Abstract

Nanostructured ZnO semiconductors as gas sensing materials have attracted great attention due to their high sensitivities, especially to reducing gases. However, ZnO based gas sensors lack controllable sensing selectivity. Herein, for the first time novel silica-cemented mesoporous ZnO materials with different contents of silica, high surface areas, and well-interconnected pores (∼29 nm) are synthesized through the evaporation-induced co-assembly (EICA) approach, and these amorphous ZnO materials exhibit controlled selectivity to ethanol or acetone.
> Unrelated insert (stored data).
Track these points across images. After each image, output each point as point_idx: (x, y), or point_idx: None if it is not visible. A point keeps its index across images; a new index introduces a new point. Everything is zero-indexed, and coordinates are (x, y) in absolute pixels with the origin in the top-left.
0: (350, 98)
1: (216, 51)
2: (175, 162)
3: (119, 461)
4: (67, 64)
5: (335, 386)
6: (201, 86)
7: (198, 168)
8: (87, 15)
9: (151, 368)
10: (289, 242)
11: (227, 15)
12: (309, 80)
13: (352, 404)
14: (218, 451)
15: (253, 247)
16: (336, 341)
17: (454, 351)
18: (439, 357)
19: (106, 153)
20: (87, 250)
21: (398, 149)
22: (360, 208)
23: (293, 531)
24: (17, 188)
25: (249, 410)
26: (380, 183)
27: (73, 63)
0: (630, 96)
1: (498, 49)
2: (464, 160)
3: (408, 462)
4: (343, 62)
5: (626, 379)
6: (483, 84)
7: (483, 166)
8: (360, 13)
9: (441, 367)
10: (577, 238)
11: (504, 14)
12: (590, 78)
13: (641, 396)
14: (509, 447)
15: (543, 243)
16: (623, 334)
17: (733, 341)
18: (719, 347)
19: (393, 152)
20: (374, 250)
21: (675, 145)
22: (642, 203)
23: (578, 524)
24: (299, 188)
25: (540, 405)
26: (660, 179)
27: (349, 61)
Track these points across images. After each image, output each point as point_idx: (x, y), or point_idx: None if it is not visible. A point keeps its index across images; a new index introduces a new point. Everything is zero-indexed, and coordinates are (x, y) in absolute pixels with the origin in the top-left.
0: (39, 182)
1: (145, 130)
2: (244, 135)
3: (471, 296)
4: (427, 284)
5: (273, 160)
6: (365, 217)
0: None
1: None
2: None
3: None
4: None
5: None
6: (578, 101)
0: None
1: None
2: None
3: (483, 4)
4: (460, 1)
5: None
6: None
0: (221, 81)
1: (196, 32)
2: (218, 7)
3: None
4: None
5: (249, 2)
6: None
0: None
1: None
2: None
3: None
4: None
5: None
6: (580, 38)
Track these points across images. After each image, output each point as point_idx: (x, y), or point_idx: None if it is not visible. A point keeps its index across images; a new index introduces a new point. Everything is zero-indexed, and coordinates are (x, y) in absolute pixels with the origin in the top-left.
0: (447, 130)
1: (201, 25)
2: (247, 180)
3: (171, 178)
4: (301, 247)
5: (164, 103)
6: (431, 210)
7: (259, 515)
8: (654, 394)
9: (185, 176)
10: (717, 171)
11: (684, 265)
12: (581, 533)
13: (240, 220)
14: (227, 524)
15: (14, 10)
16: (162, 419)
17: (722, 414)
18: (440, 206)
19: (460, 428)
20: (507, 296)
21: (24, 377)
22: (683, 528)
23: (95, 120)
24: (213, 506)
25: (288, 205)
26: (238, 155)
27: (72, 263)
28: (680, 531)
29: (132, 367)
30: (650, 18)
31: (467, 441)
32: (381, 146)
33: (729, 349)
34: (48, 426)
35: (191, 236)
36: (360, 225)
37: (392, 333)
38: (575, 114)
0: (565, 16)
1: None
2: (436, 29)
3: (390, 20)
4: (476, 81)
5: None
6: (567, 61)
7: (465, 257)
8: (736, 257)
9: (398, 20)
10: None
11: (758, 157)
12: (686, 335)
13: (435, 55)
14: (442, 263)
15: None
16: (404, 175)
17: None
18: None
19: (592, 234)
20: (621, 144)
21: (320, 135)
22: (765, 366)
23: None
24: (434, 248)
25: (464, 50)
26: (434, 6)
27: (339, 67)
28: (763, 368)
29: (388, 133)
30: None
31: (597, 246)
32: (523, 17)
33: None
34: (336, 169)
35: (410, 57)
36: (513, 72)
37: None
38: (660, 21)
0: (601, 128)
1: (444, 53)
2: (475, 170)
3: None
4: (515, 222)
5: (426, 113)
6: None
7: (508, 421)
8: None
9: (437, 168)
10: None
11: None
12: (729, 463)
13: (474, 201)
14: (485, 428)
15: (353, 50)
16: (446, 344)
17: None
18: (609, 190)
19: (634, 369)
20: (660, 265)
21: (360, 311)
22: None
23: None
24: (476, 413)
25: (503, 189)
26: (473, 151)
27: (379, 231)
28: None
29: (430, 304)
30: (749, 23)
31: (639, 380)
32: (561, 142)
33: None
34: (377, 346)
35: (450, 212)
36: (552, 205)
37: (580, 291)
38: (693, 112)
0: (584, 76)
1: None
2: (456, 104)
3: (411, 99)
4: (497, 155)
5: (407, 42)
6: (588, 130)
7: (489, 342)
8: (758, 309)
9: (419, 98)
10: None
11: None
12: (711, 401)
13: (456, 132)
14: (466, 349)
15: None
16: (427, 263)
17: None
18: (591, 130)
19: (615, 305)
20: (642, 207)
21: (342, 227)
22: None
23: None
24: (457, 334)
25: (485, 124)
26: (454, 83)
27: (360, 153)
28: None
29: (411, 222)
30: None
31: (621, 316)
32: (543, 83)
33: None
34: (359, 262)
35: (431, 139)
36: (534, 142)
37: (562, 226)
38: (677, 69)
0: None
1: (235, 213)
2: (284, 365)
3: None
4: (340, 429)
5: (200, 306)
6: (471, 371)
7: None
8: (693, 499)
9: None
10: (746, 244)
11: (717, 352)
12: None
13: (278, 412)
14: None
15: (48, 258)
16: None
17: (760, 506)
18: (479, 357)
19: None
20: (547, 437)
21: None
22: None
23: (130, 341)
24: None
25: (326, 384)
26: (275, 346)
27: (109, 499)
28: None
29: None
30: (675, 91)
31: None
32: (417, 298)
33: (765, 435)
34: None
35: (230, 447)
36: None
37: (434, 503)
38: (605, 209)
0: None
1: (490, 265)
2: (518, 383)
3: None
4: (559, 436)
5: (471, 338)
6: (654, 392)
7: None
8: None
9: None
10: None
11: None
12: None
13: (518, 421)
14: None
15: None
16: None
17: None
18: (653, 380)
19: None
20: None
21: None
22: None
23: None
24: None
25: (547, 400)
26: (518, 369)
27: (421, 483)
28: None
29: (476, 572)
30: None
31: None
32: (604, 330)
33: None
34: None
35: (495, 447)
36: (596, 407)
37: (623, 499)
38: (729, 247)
Strikingly, pure ZnO is found to exhibit better sensitivity to ethanol than that of acetone, while 2 wt % silica cemented mesoporous ZnO exhibits oppositely a selectively higher response to acetone than that of ethanol. In situ gas chromatograph–mass spectrum (GC-MS) analysis during the sensing process, in combination with intelligent gravimetric analyzer (IGA) measurement, reveals that such a preferential enhancement of acetone sensitivity by silica modification is mainly attributed to the dramatically improved adsorption of polar acetone molecules with a larger dipole moment of 2.88 D on the silica-cemented ZnO materials with higher surface polarity imparted by rich Zn–O–Si–OH bonds, and the acetone sensing process on pure ZnO and silica-cemented ZnO is found to experience a different reaction pathway.